The final thing I would say is the importance of really strengthening regional and catchment planning, which was referenced in the White Paper. Water Resources East is a really good model for that; it integrates stakeholders to look at creating joint plans. We can probably do more on the drought side, as well as looking at and helping to co-ordinate catchment activity. As a company, we are now adopting the catchment-based approach in terms of how we create our long-term water resource management plans, but also our drainage and wastewater management plans, to get that integrated, holistic view.

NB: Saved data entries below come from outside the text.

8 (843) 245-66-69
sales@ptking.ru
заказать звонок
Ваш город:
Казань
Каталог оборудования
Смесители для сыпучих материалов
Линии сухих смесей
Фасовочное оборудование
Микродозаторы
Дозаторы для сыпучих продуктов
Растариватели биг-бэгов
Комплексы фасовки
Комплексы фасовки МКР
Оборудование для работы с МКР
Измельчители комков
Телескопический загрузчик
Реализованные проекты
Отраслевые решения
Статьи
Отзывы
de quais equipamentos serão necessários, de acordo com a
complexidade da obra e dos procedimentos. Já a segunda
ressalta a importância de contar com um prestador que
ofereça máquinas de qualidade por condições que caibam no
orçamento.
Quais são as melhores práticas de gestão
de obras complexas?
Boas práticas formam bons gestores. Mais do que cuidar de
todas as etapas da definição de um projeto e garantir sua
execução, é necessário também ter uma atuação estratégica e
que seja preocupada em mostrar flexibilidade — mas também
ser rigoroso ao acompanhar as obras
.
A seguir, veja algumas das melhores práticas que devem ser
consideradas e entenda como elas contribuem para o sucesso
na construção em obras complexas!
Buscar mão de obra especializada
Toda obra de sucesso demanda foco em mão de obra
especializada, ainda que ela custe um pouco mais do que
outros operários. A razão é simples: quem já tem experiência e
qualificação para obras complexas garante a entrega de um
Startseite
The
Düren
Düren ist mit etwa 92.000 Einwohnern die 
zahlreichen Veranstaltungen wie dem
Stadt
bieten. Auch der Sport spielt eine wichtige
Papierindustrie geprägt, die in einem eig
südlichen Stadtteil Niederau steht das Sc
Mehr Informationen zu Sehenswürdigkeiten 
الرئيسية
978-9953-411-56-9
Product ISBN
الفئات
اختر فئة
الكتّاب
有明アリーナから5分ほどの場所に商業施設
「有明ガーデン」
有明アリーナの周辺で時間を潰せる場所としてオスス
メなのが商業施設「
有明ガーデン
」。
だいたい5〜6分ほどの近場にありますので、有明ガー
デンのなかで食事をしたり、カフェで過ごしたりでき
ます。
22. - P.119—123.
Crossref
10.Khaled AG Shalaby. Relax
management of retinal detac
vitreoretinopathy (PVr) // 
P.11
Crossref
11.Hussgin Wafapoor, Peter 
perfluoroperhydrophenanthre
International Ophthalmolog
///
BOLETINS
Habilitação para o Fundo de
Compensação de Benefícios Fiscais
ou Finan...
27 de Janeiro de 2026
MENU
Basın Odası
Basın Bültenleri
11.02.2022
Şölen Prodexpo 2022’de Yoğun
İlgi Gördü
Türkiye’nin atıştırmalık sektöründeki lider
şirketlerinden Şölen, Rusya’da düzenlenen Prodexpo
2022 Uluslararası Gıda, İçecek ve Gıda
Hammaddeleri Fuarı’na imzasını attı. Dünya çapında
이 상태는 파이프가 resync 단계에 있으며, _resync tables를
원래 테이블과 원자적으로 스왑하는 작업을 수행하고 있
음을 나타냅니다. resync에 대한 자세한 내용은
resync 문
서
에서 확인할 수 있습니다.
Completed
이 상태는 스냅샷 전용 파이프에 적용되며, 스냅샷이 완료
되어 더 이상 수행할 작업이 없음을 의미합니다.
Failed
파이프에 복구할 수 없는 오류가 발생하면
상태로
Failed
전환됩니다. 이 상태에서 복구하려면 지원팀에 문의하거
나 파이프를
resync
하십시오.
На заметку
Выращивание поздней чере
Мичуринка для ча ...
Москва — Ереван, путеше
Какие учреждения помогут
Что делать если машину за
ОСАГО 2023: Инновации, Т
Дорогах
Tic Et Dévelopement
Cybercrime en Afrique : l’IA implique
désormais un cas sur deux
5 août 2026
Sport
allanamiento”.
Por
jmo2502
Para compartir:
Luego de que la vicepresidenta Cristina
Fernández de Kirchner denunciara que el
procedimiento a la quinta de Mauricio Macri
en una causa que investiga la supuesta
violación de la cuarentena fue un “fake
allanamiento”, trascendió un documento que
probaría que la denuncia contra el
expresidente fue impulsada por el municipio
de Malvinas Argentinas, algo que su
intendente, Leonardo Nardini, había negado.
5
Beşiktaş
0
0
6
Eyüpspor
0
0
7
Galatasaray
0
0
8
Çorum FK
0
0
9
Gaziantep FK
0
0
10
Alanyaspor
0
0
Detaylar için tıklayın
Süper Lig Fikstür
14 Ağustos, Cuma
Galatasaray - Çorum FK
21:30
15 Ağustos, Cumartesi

Deborah Feldhaus: We welcome the commitment to changing delivery at pace and look forward to hearing a bit more about the transition plan and the dates for that, hoping they are earlier in 2026 rather than later. We also very much welcome the focus on asset health and resilience overall, and that one of the pillars was water security, which is clearly key to the discussion today. Also, there is an appetite for changes to legislation and a more bespoke way of working with companies that works on their specific performance and moves that forward in a way that is balanced for customers and the environment.

Doug Clarke: We welcome the paper. One of the key things is ensuring there is focus on the right measures that are going to deliver the greatest benefit rather than possibly spreading it too thinly. That would be a good piece of guidance.

The Chair: We would love to hear more details about the measures that you think should be prioritised.

Doug Clarke: We can certainly provide some supplements on that. Just to pick up on the others, there is asset health, resilience standards—that is a key oneand a review of licensing and the application of the Water Framework Directive. There is scope for renewal there.

The Chair: With that, we will call the session to an end, but please write to the committee if there is any evidence that you feel we would benefit from receiving. With that, a huge thank you to all three of our panel of witnesses today.